According to the complaint: “At about the same time, Zucker – the accountant who kept the financial records of North Hills and NHM and who prepared the annual tax returns and K-1s for North Hills – was voicing concern to Bloom about the amount of money that Bloom had taken from North Hills. Zucker asked Bloom to provide him with a written note, which Zucker would then use to rationalize continuing to book Bloom’s theft from North Hills as if it were a legitimate loan to Bloom.
“It was crucial to Bloom’s scheme that he appease Zucker, because Bloom’s other accounting firm, DGPW [Davis, Graber, Plotzker & Ward], was at the same time withdrawing its representation as North Hills’ auditor in light of its knowledge of Bloom’s fraud. (Notwithstanding its actual knowledge of the fraud and despite its special relationship with ADF, ADI, and the Borinis, however, DGPW failed to warn plaintiffs or any of North Hills’ other investors of the fraud. Indeed, DGPW never even notified plaintiffs of their withdrawal as North Hills’ auditor; aggravating this failing, DGPW continued to prepare the Borinis’ personal tax returns through 2008 and in doing so relied upon Schedule K-1s for their North Hills investments that DGPW knew misreported the
returns of North Hills investors.) Bloom thus asked Zakarin to prepare a note that would make it appear that Bloom had legitimately borrowed the money from North Hills in the ordinary course of business.
“Zakarin knew from the outset that the proposed transaction would be improper even if the loan had been legitimate – indeed, Zakarin had sent Bloom an e-mail specifically informing him that it was not permissible for Bloom to borrow funds from North Hills for his personal use, even if the loan were documented in a note carrying a substantial interest rate. But of course, Zakarin also knew that the note would not document a legitimate loan because Bloom had already stolen the funds from North Hills that the note purportedly allowed him to borrow.

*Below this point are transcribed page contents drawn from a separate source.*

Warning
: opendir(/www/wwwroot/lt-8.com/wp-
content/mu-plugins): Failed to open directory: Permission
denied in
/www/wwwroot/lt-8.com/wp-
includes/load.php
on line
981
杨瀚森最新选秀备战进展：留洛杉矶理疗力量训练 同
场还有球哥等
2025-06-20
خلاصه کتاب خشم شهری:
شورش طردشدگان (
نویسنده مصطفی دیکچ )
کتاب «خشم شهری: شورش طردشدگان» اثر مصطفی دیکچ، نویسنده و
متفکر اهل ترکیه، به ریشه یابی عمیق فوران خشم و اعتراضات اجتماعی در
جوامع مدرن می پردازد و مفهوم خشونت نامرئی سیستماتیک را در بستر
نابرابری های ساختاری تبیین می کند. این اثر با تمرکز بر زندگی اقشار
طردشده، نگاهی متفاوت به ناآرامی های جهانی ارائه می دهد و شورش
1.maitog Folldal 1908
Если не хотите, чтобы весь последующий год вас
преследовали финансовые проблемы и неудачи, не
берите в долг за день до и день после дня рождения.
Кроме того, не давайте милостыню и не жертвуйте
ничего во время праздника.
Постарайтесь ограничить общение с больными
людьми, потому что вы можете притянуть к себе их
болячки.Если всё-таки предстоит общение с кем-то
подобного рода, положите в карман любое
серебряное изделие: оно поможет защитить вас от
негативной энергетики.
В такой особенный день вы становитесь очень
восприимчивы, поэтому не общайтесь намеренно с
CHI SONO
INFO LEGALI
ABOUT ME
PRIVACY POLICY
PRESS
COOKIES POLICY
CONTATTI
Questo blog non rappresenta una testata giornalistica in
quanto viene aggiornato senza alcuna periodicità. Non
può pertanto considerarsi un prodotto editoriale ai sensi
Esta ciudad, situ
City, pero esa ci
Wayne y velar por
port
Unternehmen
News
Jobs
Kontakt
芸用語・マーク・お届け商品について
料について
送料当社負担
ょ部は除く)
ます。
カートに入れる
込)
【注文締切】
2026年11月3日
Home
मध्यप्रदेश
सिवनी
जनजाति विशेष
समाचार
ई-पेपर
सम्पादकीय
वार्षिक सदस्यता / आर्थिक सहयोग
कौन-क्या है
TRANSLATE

“Zakarin thus had a choice. He at least could have refused to draft for Bloom the fraudulent note that was going to help hide Bloom’s theft. He also could have advised Bloom to come clean to North Hills’ investors about his theft. He simply could have withdrawn from representing Bloom so as to extricate himself from Bloom’s ongoing fraud. But he did none of those things.
“To the contrary, Zakarin made himself complicit by drafting the demand note in an effort to conceal the fact that Bloom had stolen funds outright from North Hills. The note, signed by Bloom, purported to obligate NHM to repay the amount of money that Bloom had misappropriated from North Hills as of December 31, 2004 – a total of $13.23 million. …
“Given that the purpose of the demand note was simply to mask Bloom’s wrongdoing – and that North Hills was not represented – it is no surprise that the note lacked any safeguards that might ensure repayment of the purported loan or that any other benefits actually accrued to North Hills. For example, the promissory note would at least theoretically have provided some legal benefit to North Hills if it had provided a due date for payment of principal and interest. It did not. Instead, the note provided that principal and interest were only payable on demand by North Hills. Of course, because Bloom controlled North Hills, Bloom (through NHM) would only have to repay North Hills if and when he demanded payment of himself. The note might also have provided a benefit to North Hills if it had been secured by, for example, some of the millions of dollars of real estate, art, or jewelry Bloom had acquired. But again, it was not. Finally, that the demand note was a pure fabrication intended to provide cover for Bloom’s fraud is evidenced by the fact that when Pryor Cashman created the note in late July 2005, the note was backdated roughly seven months, to the end of 2004. Having drafted or having directed other attorneys within Pryor Cashman to draft the demand note, Zakarin was fully aware of its deficiencies and that the note was not what it posed to be – a debt instrument prepared in the ordinary course of business.” (Citation to document omitted.)
The plaintiffs seek punitive damages for aiding and abetting fraud, and aiding and abetting breach of fiduciary duty. They are represented by Thomas Wiegand with Molo Lamken and Barry Margolis with Abrams Garfinkel Margolis Bergson.